How could this be? Why would anyone want to purposely learn about pain and suffering? Well to understand, you will have to consider that your perspective is coming from a human emotion. To you, as a human, the emotions of pain and suffering need to be avoided at all costs but for a soul, all emotions need to be experienced in order to understand what it is to be human.
Let’s go back to your ego again and it’s desire to be recognized in order to establish a sense of self.
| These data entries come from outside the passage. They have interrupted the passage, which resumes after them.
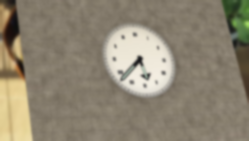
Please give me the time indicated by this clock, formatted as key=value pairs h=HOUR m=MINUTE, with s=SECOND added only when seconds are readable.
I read h=5 m=38
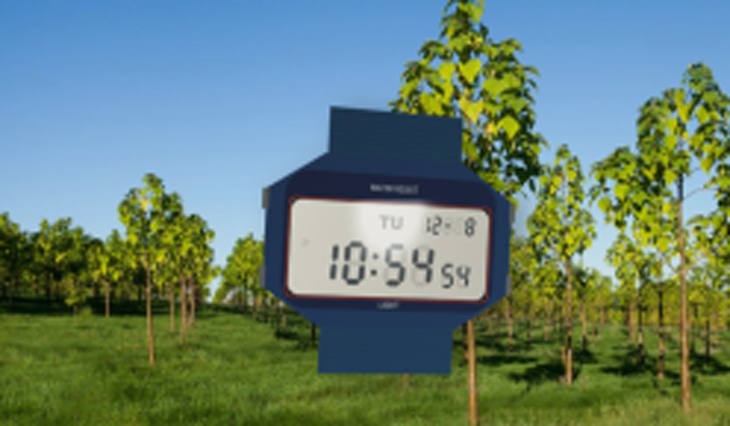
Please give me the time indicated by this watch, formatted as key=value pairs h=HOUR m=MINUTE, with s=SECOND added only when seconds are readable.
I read h=10 m=54 s=54
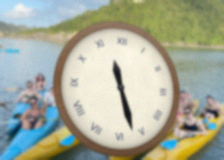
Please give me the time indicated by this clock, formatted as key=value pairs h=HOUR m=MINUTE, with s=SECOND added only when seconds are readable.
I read h=11 m=27
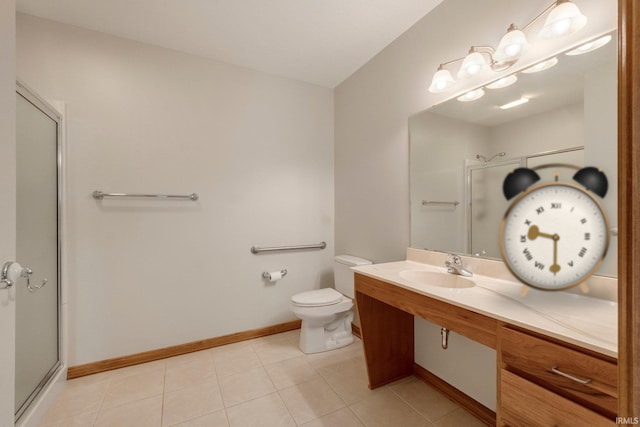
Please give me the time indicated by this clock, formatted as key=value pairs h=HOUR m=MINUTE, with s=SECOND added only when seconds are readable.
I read h=9 m=30
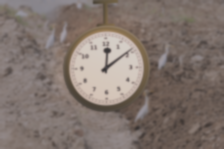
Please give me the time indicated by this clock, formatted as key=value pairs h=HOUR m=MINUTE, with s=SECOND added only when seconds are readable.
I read h=12 m=9
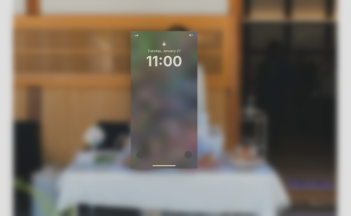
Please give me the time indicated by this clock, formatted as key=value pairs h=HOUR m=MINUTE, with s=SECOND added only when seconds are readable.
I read h=11 m=0
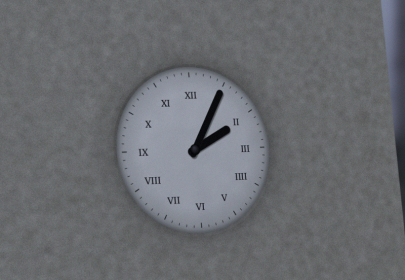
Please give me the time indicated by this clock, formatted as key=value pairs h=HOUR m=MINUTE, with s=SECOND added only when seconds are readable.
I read h=2 m=5
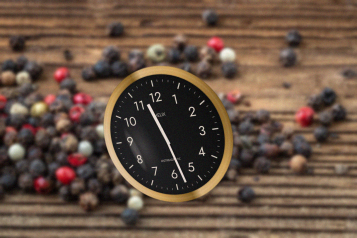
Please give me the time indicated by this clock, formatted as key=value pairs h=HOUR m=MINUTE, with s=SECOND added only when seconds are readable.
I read h=11 m=28
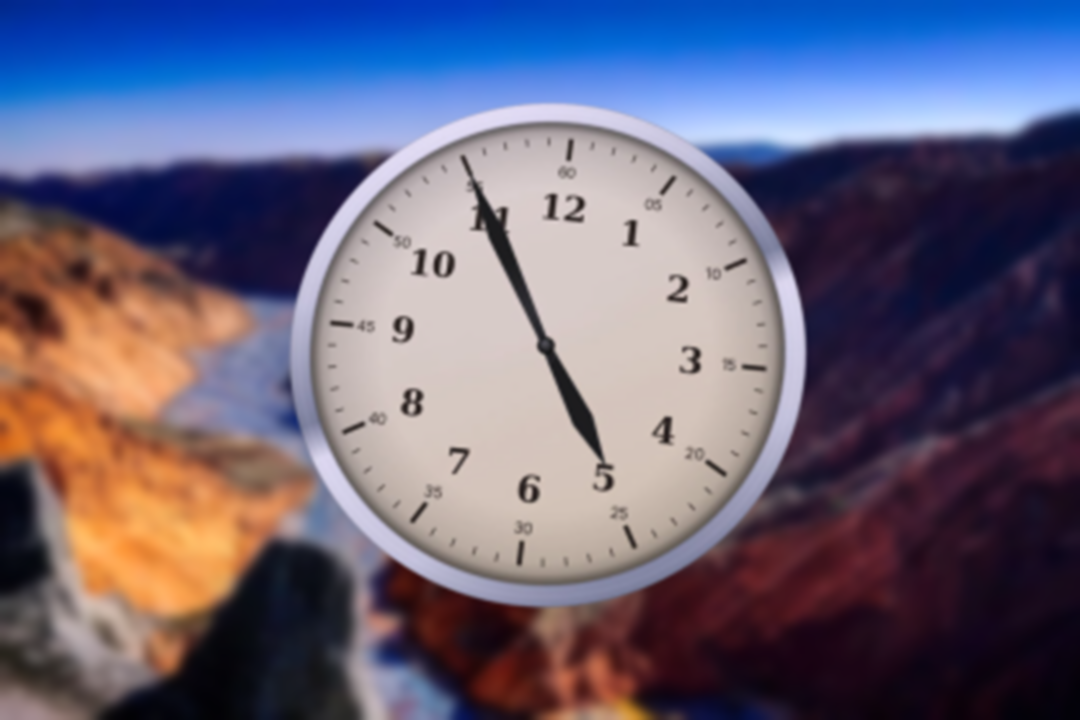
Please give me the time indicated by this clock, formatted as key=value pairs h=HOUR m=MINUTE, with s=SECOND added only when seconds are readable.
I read h=4 m=55
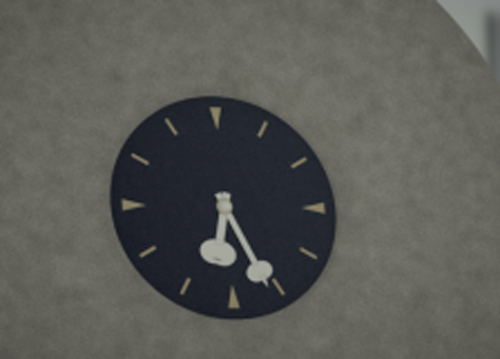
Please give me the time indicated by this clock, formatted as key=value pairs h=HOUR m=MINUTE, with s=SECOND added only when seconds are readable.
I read h=6 m=26
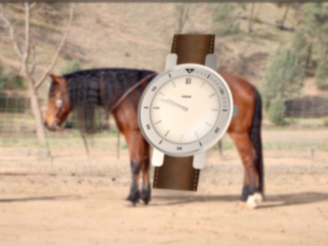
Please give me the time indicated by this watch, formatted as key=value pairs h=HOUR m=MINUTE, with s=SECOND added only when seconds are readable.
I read h=9 m=48
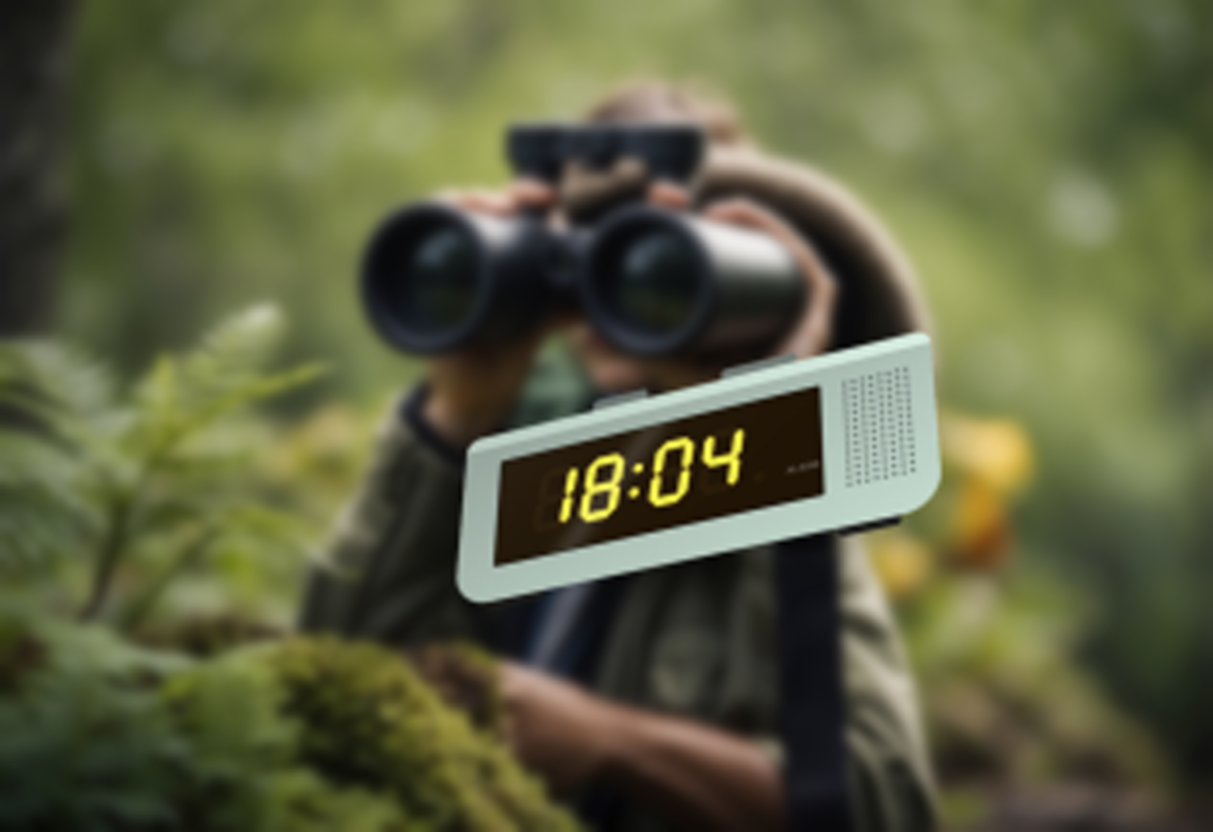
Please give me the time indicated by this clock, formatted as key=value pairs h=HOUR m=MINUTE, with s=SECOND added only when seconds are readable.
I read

Your desire to help stems from your own personal needs based on the contract your soul made. So other than humanitarian needs, would then the best way to help another person be to understand them and their needs and then help in that capacity? Would you not then actually be aiding another soul’s destiny instead?
Fate and destiny are funny things. We are all destine to the path set out at the time of our conception. What is right for you may not be right for me. On a soul level, I might want to learn about suffering and hopefully figure it out. Maybe with a little help, I learn the lesson and move forward so that in another life, I will be able to chose another emotional experience. Or, I might be hell bent to live a life of pain and hardship and no amount of help from you, a soul whose path is to learn compassion and love, will change that fact.
Perhaps the real lesson to learn for both, is to first understand what the other really needs before engaging in any form of help. Because sometimes, even when it goes against everything that you believe and value, the best way to help is to do nothing at all, or do the very minimum and allow the other soul to experience what it needs to in this life. Love and compassion come in many forms but if you are willing to offer help, that help needs to benefit the receiver. Even if it’s tough love and compassion.
Perhaps a controversial thought and one that you are happy to reject because your path is one of love, and maybe, if we are being honest here, a touch of ego as well. But at least ponder the other persons position before you decide that you know what is best for them and jump head first into a helping mode. Because if your soul’s desire is to experience love and compassion then the first step to helping another soul is to really see them first, understand what it is that they really need, even if that means not helping them at all but to leave them to experience their own journey.